UK - For the first time since early October, shout prices have started to nudge ahead and although Tulip elected to stand-on, on Thursday night, followed by Gills — Cranswick were the first to break ranks and moved their price up by a penny with Vion and Woodhead following suit, writes Peter Crichton in his latest Traffic Lights commentary.

The slightly revised shout price league table now reads as follows:

157p Woodhead up 1p
153p Tulip
153p Gills
152p Karro up 1p
152p Cranswick up 1p

The spot market also reflected tighter supplies with bacon buyers lifting their bids by up to 4p/kg, but on Friday afternoon some were still looking for pigs to cover the back end of next week with spot bacon generally traded in the 154p–156p/kg region and lighter weights also commanding modest premiums of 4p–6p/kg above this.
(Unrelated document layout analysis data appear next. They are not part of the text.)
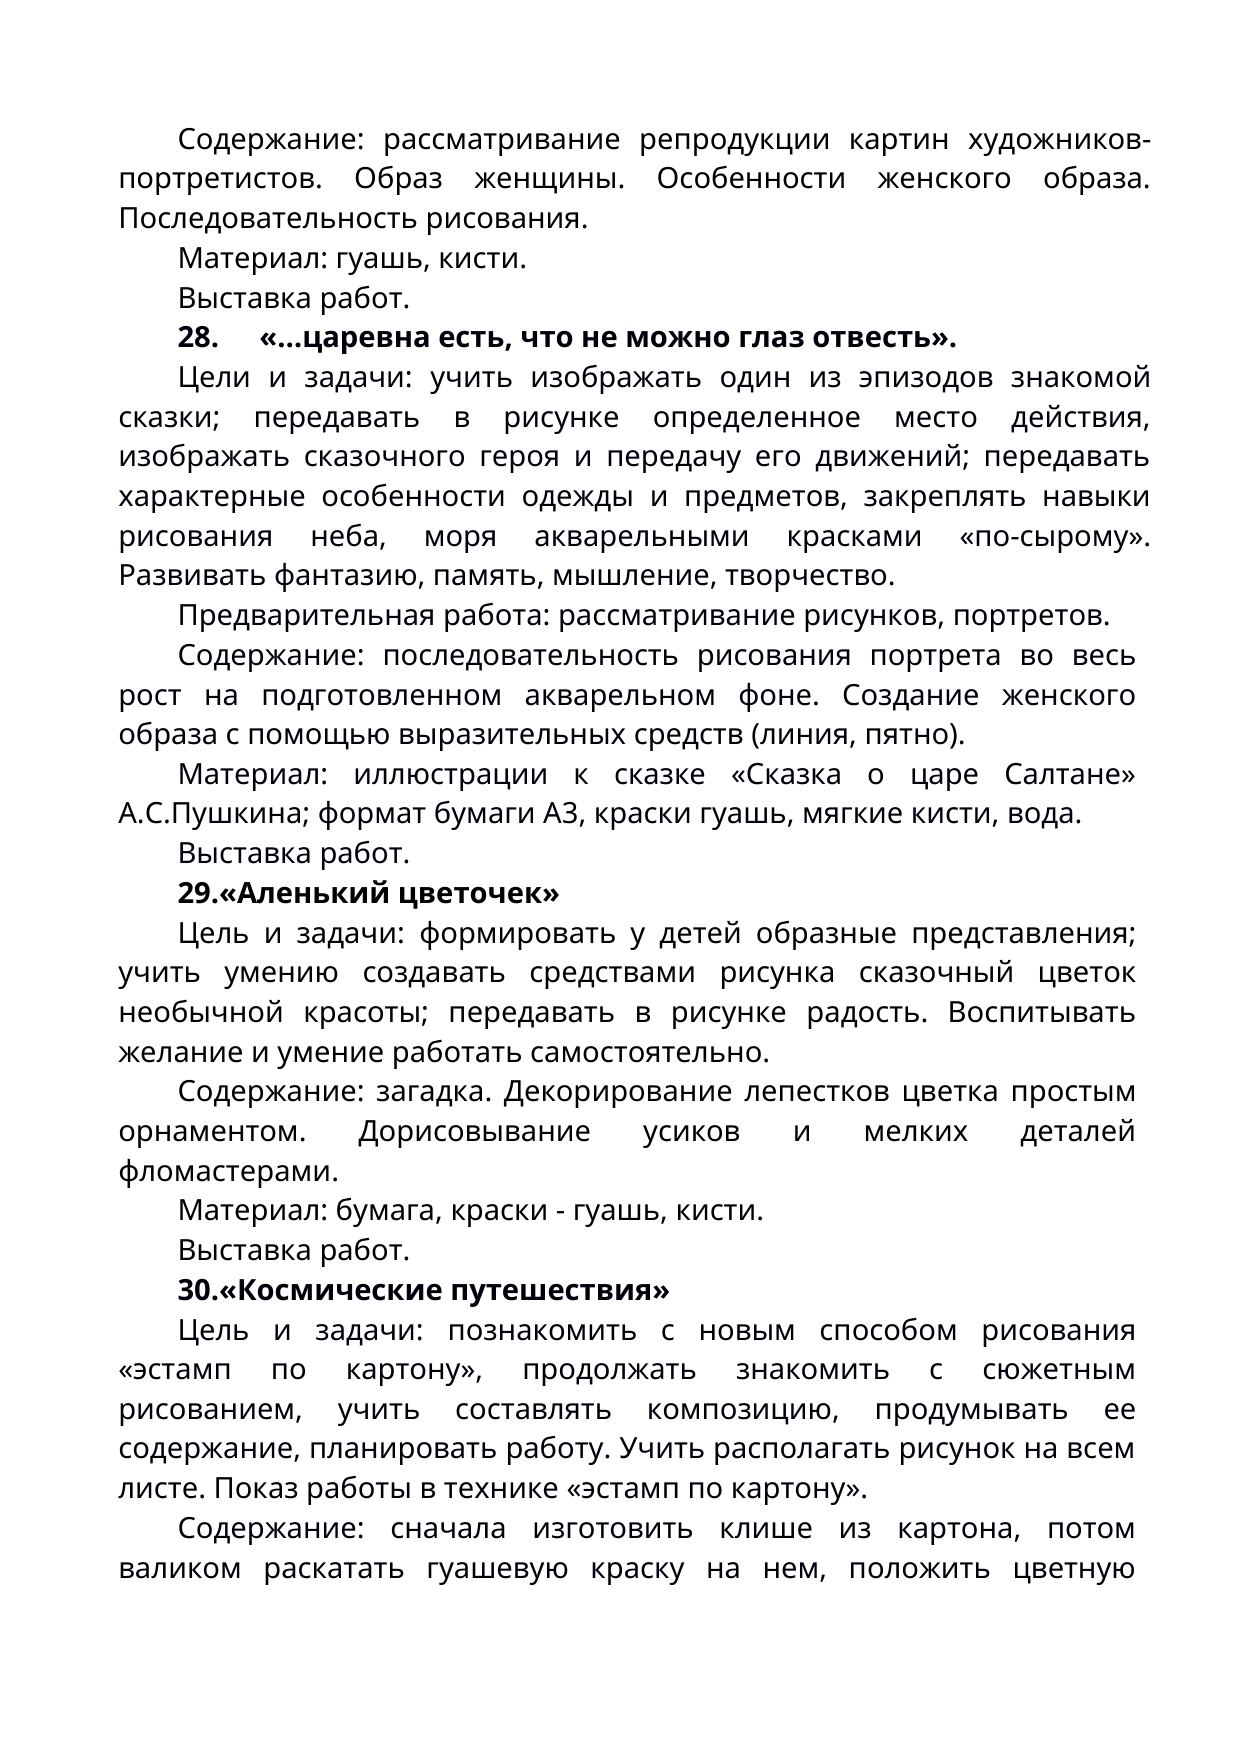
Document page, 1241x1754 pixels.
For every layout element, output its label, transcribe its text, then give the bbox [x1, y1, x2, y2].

text Материал: гуашь, кисти. [118, 237, 1152, 277]
text Содержание: загадка. Декорирование лепестков цветка простым орнаментом. Дорисовывание усиков и мелких деталей фломастерами. [118, 1071, 1137, 1190]
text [118, 1507, 1137, 1587]
text Содержание: рассматривание репродукции картин художников-портретистов. Образ женщины. Особенности женского образа. Последовательность рисования. [118, 118, 1152, 237]
list «…царевна есть, что не можно глаз отвесть». [118, 317, 1137, 356]
text Предварительная работа: рассматривание рисунков, портретов. [118, 594, 1137, 634]
text Цель и задачи: познакомить с новым способом рисования «эстамп по картону», продолжать знакомить с сюжетным рисованием, учить составлять композицию, продумывать ее содержание, планировать работу. Учить располагать рисунок на всем листе. Показ работы в технике «эстамп по картону». [118, 1309, 1137, 1507]
text 30.«Космические путешествия» [177, 1269, 1137, 1309]
text Цель и задачи: формировать у детей образные представления; учить умению создавать средствами рисунка сказочный цветок необычной красоты; передавать в рисунке радость. Воспитывать желание и умение работать самостоятельно. [118, 912, 1137, 1071]
text Материал: иллюстрации к сказке «Сказка о царе Салтане» А.С.Пушкина; формат бумаги А3, краски гуашь, мягкие кисти, вода. [118, 753, 1137, 832]
text Выставка работ. [118, 277, 1152, 317]
text Выставка работ. [118, 832, 1137, 872]
text Содержание: последовательность рисования портрета во весь рост на подготовленном акварельном фоне. Создание женского образа с помощью выразительных средств (линия, пятно). [118, 634, 1137, 753]
text 29.«Аленький цветочек» [118, 872, 1137, 912]
text Материал: бумага, краски - гуашь, кисти. [118, 1190, 1137, 1229]
text Цели и задачи: учить изображать один из эпизодов знакомой сказки; передавать в рисунке определенное место действия, изображать сказочного героя и передачу его движений; передавать характерные особенности одежды и предметов, закреплять навыки рисования неба, моря акварельными красками «по-сырому». Развивать фантазию, память, мышление, творчество. [118, 356, 1152, 594]
text Выставка работ. [118, 1229, 1137, 1269]
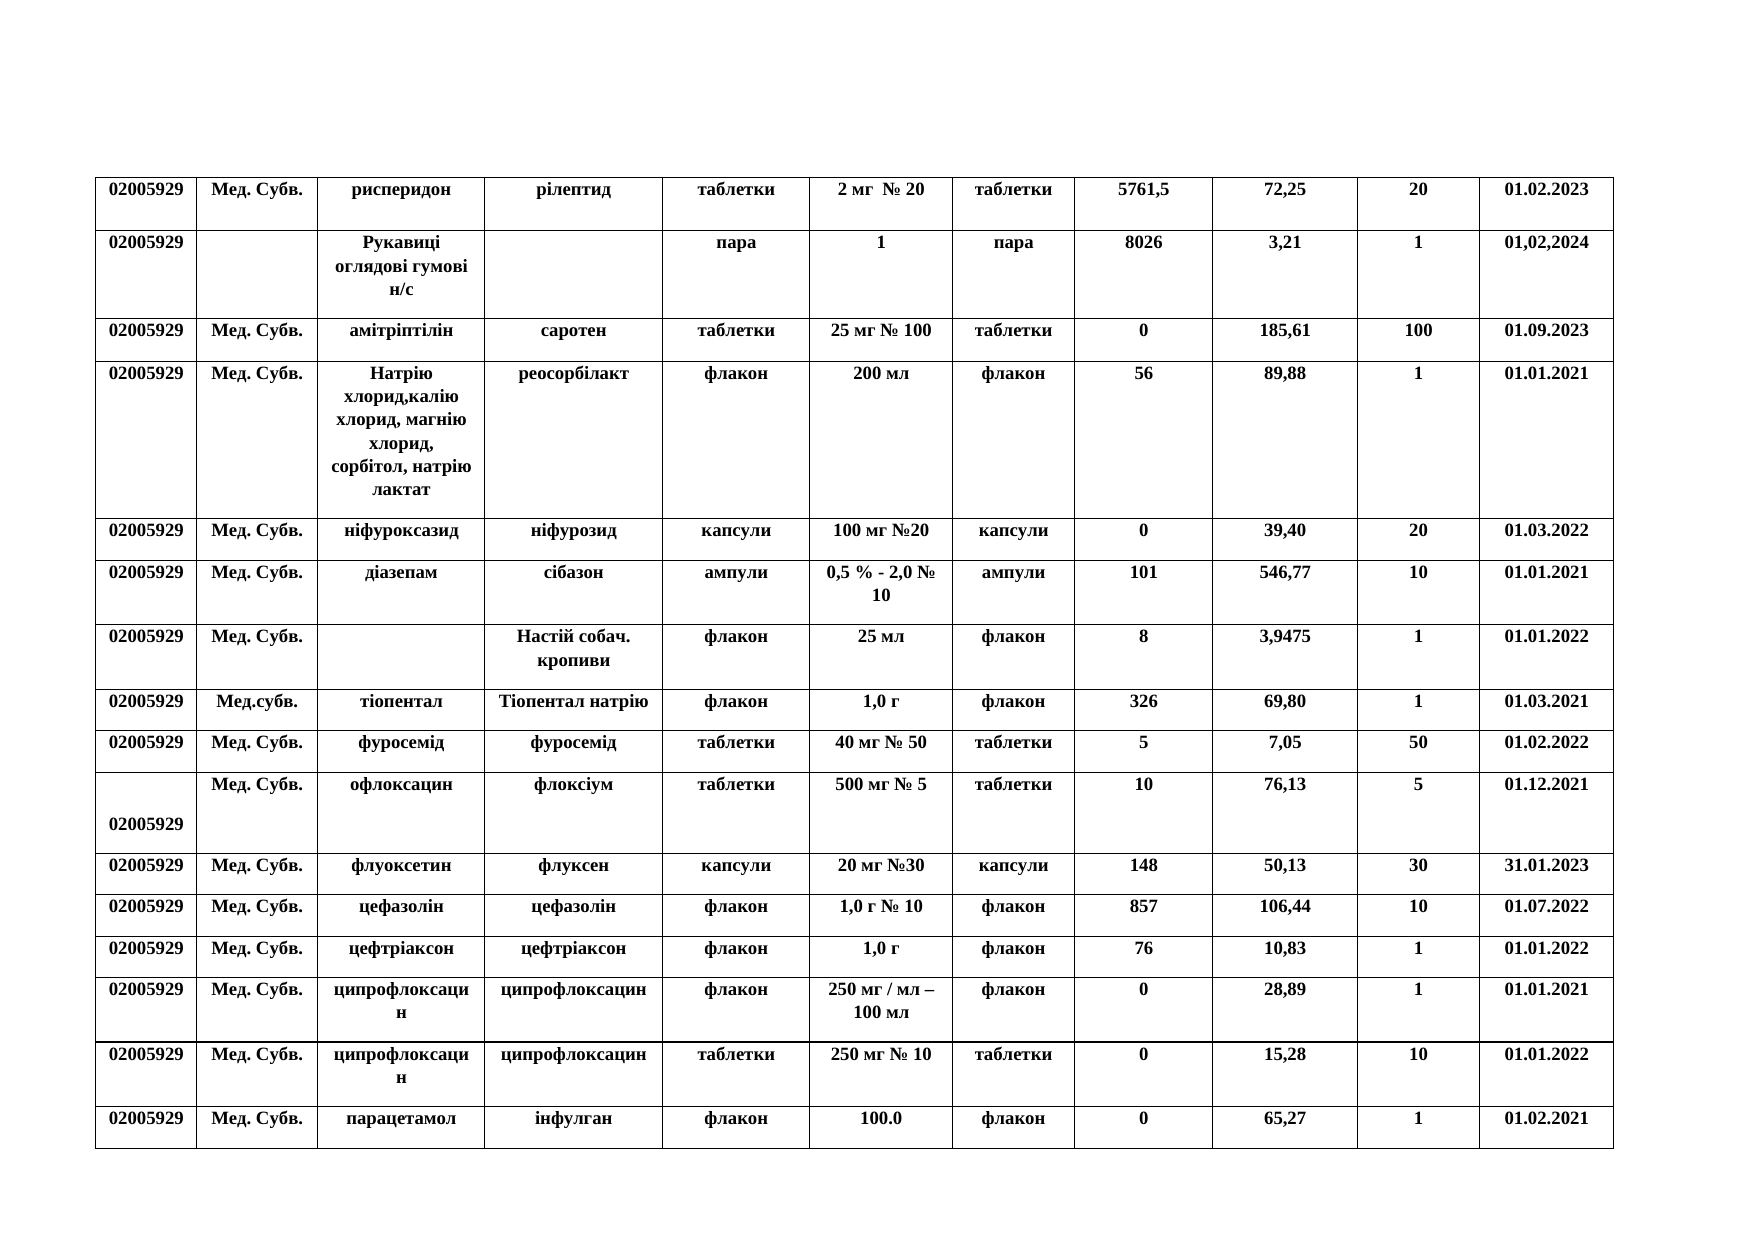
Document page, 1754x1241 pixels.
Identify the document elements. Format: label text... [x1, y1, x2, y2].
The DAPP also improved a shade and now stands at 156.07p.

There is no doubt that the recent Tesco pledge to source more British pork should help on the demand front coupled with the launch of their sustainable pig supply group with slaughtering due to start next week. Producers will be paid a base price in the region of 170p/kg with an escalator linked to the price of wheat and soya as well as bonus payments for free-farrowing and straw-based finishing systems worth another 5p/kg.

This will all help to put more money on the table and other abattoirs and processors may well have to adjust their bids to compete.

The euro has ended another eventful week trading on Friday worth 86.51p which is a tad dearer that its value seven days ago.

Although European mainland pig meat prices are reported to have levelled out, cull sow demand continues to improve with export abattoirs prepared in most cases to put an extra penny or so into the pot with the result that culls were generally trading in the 108p–110p/kg range according to spec.

Weaner prices continue to improve with the latest AHDB 30kg ex-farm average quoted at £46.56/head, but buyers are still cautious due to high feed costs. Although the cereal markets have had a relatively quiet week with March wheat futures quoted at £202.65/t and July at £207.35/t, significant movements in the value of the pound against dollar have put up soya prices. This is yet another reason why finished pig prices need to continue to recover to have chance of putting producers back in the black.